Dormir en camp.
Par Dominique Solazzi le mercredi 9 juillet 2008, - La santé en camp. - Lien permanent
Au camp d’été, bien maîtriser le temps est fondamental: une bonne organisation de la vie collective dans la durée facilite la réalisation des projets prévus; et l’adoption dès le début de rythmes de vie équilibrés permet à chacun de rester en forme jusqu’au bout…
Il est donc important de mettre en place des repères temporels stables, des rituels qui rythmeront la vie du camp : repas, conseils, services, temps libre, lever et coucher… Ces repères doivent idéalement rester les mêmes du début à la fin pour que chacun s’y retrouve.
LE SOMMEIL
Il représente près d’un tiers de notre vie… y compris en camp ! Un sommeil réparateur pour tout le monde et pour toute la durée du camp est le gage d’un camp réussi.
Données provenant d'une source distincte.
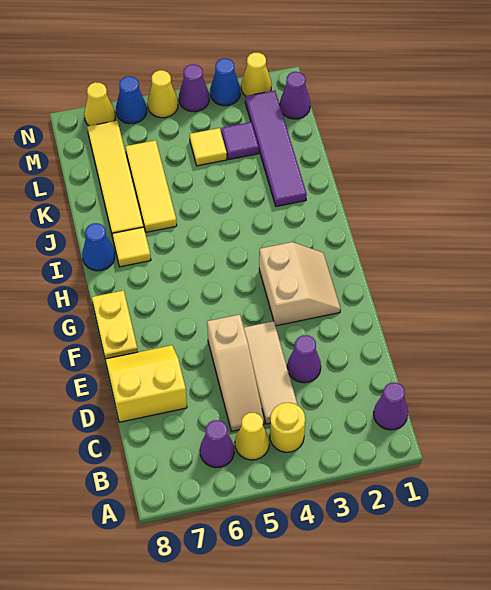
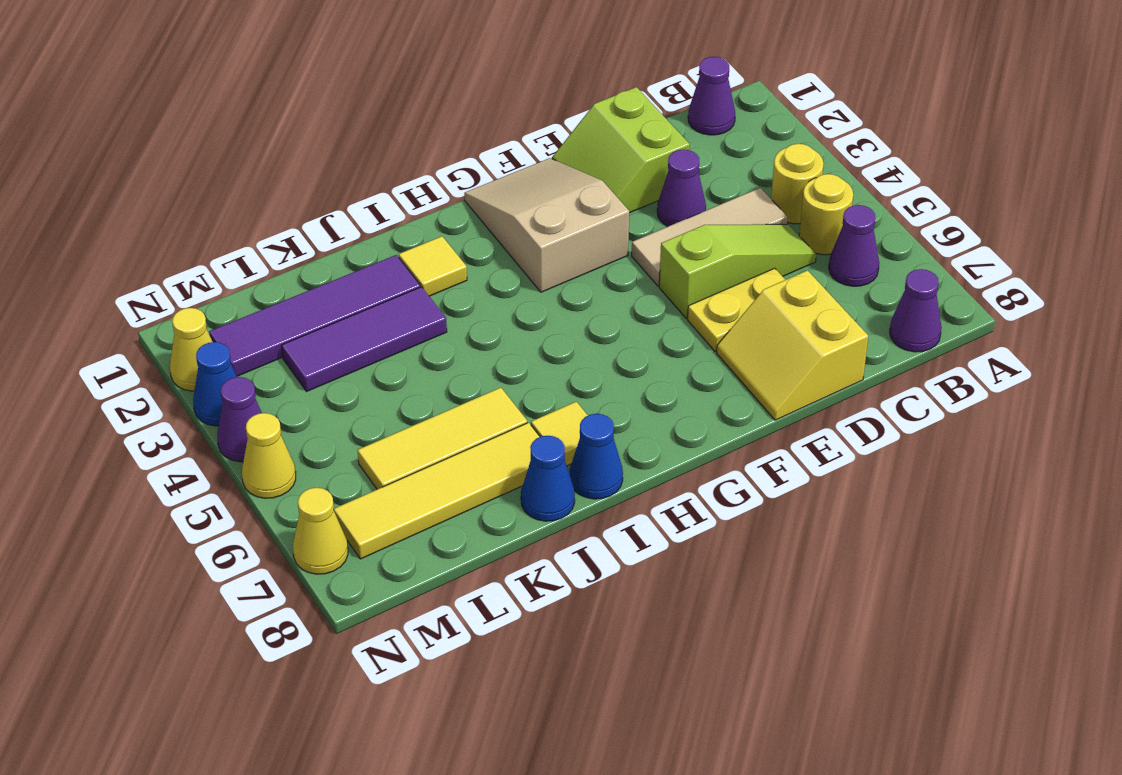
yellow 1x1 cone [235,413,269,460] -> yellow 1x1 round brick [799,174,853,255]
tan 1x3 slope [207,315,264,431] -> lime 1x3 slope [659,224,816,318]
none -> lime 2x2 slope [552,87,690,213]
tan 2x2 slope [259,242,341,326] -> tan 2x3 slope [464,158,629,292]
yellow 1x2 plate [92,291,138,359] -> yellow 1x2 plate moved to [688,268,785,352]
purple 1x1 tile [221,122,259,160] -> purple 1x3 tile [282,287,447,391]
yellow 1x1 tile [190,128,227,166] -> yellow 1x1 tile moved to [399,236,467,296]
purple 1x1 cone [280,72,310,119] -> purple 1x1 cone moved to [890,269,942,352]
blue 1x1 cone [116,76,147,124] -> blue 1x1 cone moved to [521,436,575,521]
L’expérience des week-ends d’année permettra aux maîtrises de repérer comment chacun se situe par rapport au sommeil.
Vivre en pleine nature est une invitation à bien respecter les rythmes naturels de son corps. Il n’y a pas de durée standard, les besoins de chacun sont très variables : dès le plus jeune âge on trouve des petits et des gros dormeurs, des couche-tard et des lève-tôt. Quelques règles de bon sens :
• La tente, c’est la chambre à coucher : sauf exception, on n’y va que pour dormir.
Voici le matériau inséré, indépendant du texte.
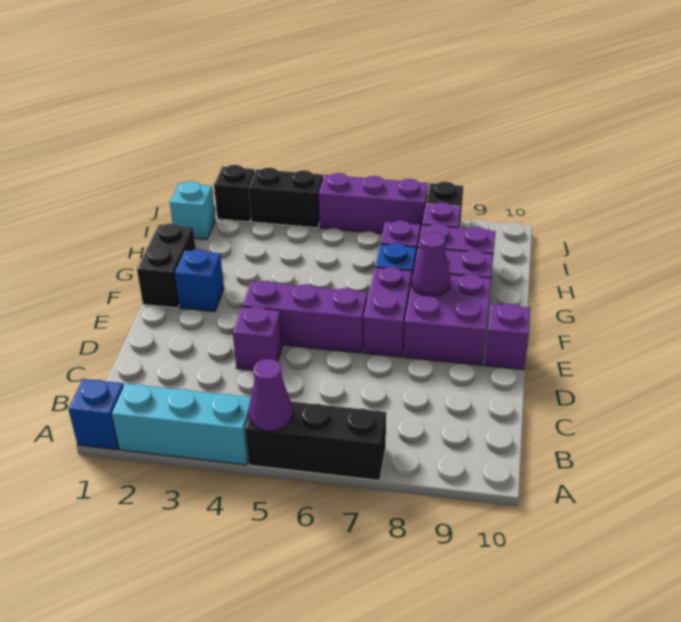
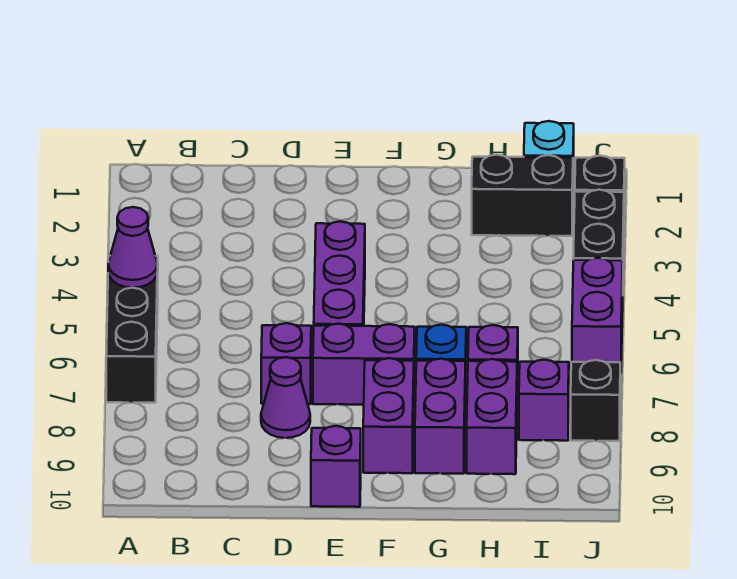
blue 1x1 brick [68,379,124,450] -> none
cyan 1x3 brick [112,383,251,465] -> none
purple 1x1 brick [233,307,282,370] -> purple 1x1 brick moved to [261,323,311,404]
purple 2x2 brick [404,274,491,365] -> purple 1x2 brick [363,358,414,473]
black 1x2 brick [137,223,196,308] -> black 1x2 brick moved to [472,155,573,236]
blue 1x1 brick [175,249,224,312] -> none
purple 1x1 cone [412,232,450,296] -> purple 1x1 cone moved to [261,357,310,438]
purple 1x3 brick [319,173,428,234] -> purple 1x2 brick [572,258,623,373]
• Pour bien dormir, le confort c’est important : une tente en bon état, bien montée, dans un endroit plat, peu de bosses, peu d’humidité… et de la place pour chacun ; une tente annexe pour entreposer ce qui ne sert pas pour la nuit (vêtements de rechange, chaussures, matériel d’équipe…) peut être bien utile.
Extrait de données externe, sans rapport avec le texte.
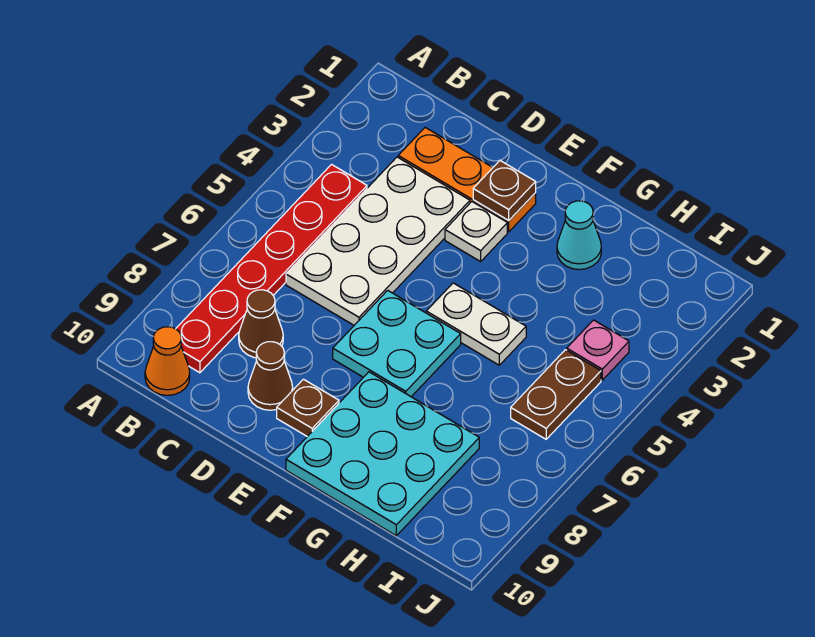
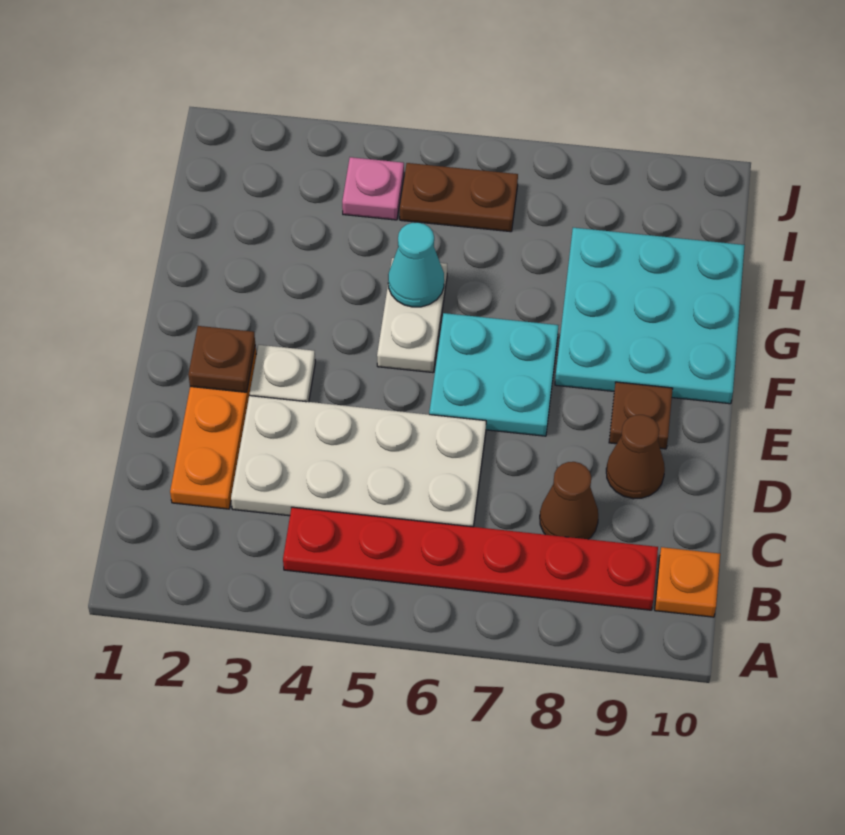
orange 1x1 cone [145,327,190,395] -> orange 1x1 plate [655,547,720,617]
cyan 1x1 cone [557,201,601,270] -> cyan 1x1 cone moved to [388,222,444,307]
• Le rangement, l’hygiène de la tente et de chacun sont des comportements qui s’apprennent, ils ne sont pas innés. On ne dort pas bien avec les vêtements de la journée ou dans les effluves envoûtantes des chaussettes sales. La maîtrise doit s’en soucier, avec tact et mesure bien sûr (un homme pour les équipes de garçons, une femme pour les filles…), notamment pour ceux qui campent pour la première fois. Et autant bien poser les bases dès le début du camp plutôt que de devoir rattraper ensuite des situations désagréables.
• La nuit, on dort…et si on ne dort pas, on respecte le sommeil des autres. Une règle élémentaire à faire respecter dès le début du camp.
LE COUCHER
• Les horaires de coucher doivent être raisonnables et réguliers : les couchers tardifs doivent être rares. Ils désorganisent les rythmes de vie, et favorisent l’accumulation de fatigue la deuxième moitié du camp.
• Attention aux premières soirées : Seule la première nuit peut être gérée d’une manière un peu plus décontractée (se retrouver en groupe, le changement d’environnement, le début d’une nouvelle aventure peuvent justifier une excitation bien légitime)… mais dès le lendemain, le nouveau rythme de vie doit s’imposer à tous.
• Chaque soir, retour au calme progressif, de la fin de veillée jusqu’au sommeil : ½ heure pour se coucher, puis « extinction des feux »…et ½ heure de tolérance pour obtenir le silence complet. Certains s’endormiront à peine couchés parce que c’est le moment…les autres doivent comprendre que leur « train du sommeil » à eux passera plus tard et les laisser dormir.
• Le coucher doit être accompagné : c’est un temps de vie comme un autre. Les enfants et les jeunes restent sous la responsabilité des maîtrises… à graduer selon les âges, mais même avec des adolescents il faut garder un œil sur la période du coucher.